──────── SUPPLIED RECORDS ────────
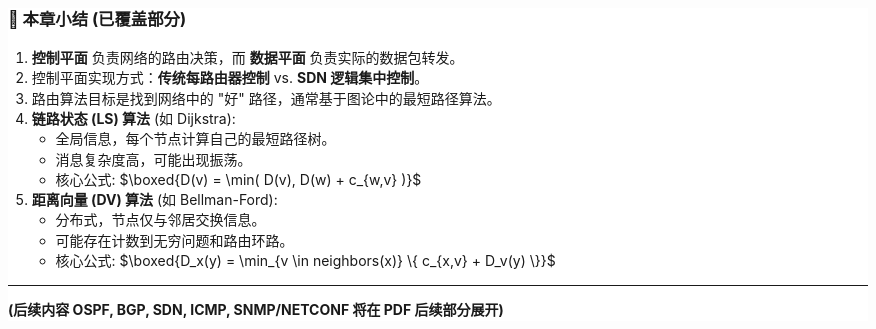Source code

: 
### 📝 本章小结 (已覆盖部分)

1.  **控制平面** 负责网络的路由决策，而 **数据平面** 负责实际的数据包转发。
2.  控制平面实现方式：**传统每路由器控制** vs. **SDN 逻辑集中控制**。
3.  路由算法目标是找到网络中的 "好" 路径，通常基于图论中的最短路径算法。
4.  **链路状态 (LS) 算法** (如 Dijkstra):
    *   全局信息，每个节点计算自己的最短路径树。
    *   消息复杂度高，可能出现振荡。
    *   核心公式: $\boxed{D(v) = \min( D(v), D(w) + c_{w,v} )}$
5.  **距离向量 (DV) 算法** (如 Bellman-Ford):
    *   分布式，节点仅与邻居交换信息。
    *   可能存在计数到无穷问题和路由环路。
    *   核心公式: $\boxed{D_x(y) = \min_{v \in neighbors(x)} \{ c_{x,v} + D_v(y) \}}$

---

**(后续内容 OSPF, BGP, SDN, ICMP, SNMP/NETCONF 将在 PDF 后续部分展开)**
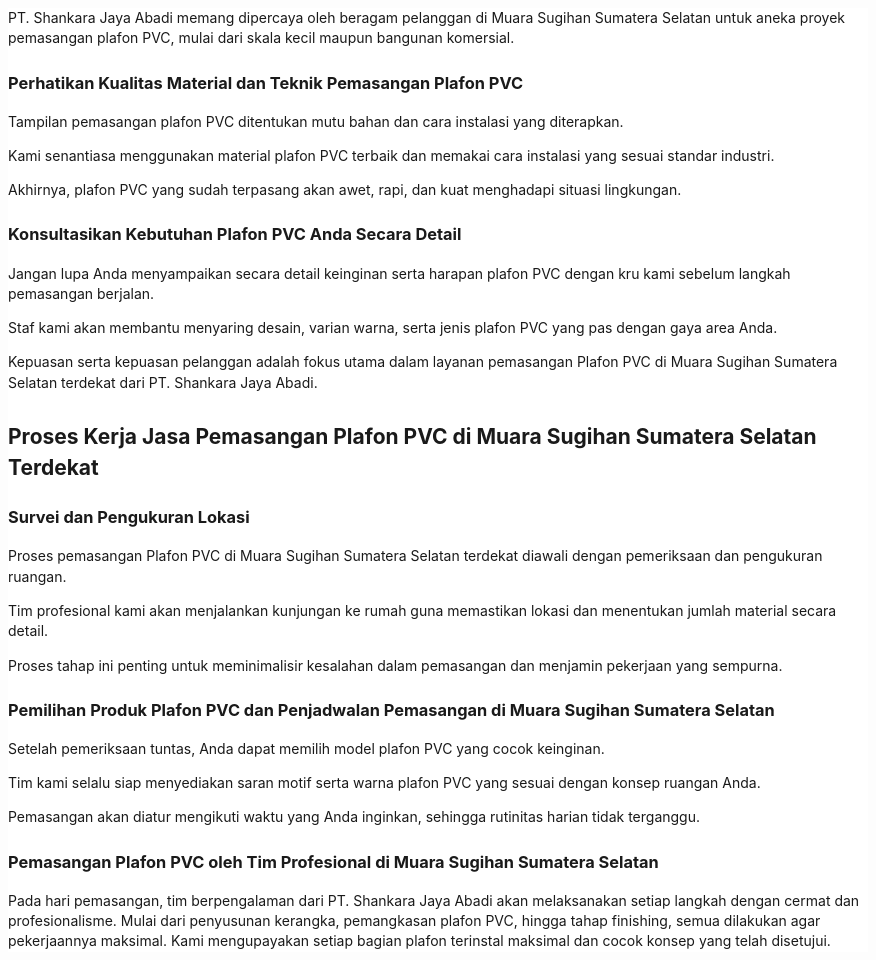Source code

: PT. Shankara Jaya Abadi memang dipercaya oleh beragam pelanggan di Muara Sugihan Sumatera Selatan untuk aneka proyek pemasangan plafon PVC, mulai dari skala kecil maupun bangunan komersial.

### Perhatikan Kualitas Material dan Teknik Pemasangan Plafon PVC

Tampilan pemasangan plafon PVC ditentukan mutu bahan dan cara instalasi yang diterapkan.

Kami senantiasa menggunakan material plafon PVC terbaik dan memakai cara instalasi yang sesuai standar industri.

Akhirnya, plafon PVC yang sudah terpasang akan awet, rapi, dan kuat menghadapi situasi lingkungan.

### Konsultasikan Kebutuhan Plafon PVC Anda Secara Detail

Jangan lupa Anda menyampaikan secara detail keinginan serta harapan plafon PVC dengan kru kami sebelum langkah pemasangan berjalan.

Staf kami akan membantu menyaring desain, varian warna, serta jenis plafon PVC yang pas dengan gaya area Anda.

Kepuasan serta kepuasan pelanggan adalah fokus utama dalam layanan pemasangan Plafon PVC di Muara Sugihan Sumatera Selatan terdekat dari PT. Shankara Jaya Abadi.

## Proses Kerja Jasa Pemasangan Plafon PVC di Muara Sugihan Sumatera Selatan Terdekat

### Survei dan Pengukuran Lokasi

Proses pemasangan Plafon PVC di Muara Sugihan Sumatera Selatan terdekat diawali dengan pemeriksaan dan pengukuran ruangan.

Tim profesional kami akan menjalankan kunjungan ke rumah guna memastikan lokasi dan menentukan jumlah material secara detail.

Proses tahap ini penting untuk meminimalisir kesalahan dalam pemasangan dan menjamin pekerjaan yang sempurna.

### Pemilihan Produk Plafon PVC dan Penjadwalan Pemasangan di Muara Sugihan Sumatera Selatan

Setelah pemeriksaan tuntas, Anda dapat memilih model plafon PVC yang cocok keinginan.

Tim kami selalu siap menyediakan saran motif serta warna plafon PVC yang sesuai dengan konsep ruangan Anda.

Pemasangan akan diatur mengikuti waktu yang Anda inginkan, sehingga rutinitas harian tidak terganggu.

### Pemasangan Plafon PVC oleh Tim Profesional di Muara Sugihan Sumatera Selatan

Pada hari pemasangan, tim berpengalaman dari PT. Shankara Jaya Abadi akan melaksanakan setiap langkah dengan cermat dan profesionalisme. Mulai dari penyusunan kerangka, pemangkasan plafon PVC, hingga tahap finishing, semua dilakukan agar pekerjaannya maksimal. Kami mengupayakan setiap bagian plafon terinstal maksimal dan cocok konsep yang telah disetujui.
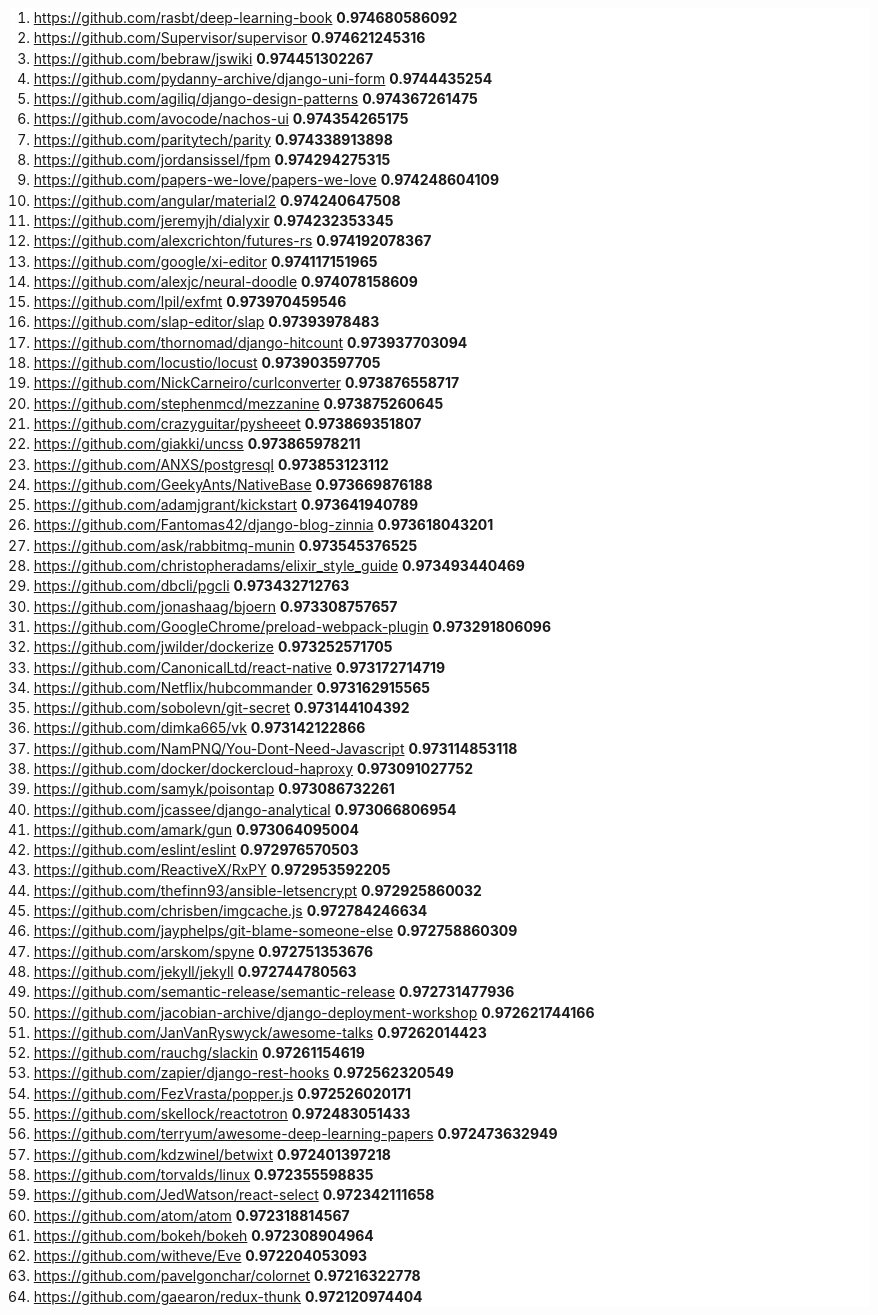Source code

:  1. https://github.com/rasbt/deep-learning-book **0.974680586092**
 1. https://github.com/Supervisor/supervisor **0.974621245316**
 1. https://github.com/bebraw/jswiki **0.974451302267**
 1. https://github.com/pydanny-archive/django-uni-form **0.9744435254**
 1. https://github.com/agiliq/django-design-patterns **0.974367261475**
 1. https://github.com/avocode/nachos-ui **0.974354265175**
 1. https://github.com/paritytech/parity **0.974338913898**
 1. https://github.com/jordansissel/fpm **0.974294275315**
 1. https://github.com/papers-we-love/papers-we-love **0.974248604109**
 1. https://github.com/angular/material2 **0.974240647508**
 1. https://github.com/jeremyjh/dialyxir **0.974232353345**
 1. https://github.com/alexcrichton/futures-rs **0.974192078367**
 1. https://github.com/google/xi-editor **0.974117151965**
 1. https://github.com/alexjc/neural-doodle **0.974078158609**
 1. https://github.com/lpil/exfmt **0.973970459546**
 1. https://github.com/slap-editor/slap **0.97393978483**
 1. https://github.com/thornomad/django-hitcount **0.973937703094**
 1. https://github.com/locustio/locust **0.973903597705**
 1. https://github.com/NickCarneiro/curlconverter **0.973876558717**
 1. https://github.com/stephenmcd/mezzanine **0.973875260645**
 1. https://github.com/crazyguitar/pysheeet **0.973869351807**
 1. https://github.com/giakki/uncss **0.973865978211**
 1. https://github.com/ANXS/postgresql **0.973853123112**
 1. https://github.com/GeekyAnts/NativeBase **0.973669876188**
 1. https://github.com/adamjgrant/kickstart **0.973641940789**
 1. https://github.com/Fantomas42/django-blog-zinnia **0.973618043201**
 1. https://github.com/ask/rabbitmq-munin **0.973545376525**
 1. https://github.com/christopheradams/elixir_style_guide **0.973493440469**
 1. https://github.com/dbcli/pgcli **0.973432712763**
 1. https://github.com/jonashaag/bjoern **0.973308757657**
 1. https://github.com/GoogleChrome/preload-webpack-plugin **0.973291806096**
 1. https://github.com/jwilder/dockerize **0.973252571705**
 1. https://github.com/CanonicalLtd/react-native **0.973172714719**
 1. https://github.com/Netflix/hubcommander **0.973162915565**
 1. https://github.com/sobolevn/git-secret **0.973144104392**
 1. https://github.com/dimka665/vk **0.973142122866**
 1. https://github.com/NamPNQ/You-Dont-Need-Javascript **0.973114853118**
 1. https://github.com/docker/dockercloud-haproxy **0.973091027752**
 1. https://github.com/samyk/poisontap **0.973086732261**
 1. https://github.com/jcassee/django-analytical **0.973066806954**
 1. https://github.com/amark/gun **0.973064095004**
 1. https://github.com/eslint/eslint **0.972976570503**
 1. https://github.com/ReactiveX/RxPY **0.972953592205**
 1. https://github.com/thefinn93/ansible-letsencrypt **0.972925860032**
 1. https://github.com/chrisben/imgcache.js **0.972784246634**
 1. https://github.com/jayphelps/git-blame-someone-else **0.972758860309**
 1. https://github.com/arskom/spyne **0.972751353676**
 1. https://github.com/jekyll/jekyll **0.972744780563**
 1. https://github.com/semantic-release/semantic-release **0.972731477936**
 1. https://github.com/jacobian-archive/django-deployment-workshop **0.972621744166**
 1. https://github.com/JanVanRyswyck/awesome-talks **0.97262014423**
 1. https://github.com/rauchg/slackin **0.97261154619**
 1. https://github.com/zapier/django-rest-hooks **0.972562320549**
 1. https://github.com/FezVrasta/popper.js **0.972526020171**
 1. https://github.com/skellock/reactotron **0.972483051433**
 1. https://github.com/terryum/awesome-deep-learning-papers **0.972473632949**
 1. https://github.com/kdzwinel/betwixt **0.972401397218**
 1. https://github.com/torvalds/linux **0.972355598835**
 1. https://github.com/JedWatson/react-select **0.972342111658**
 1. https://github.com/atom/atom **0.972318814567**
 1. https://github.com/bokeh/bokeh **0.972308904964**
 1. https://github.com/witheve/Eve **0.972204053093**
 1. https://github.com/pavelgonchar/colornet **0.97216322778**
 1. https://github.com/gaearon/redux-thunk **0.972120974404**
────────
State how many lines of the records contain the word "tahap". Give only the number.

2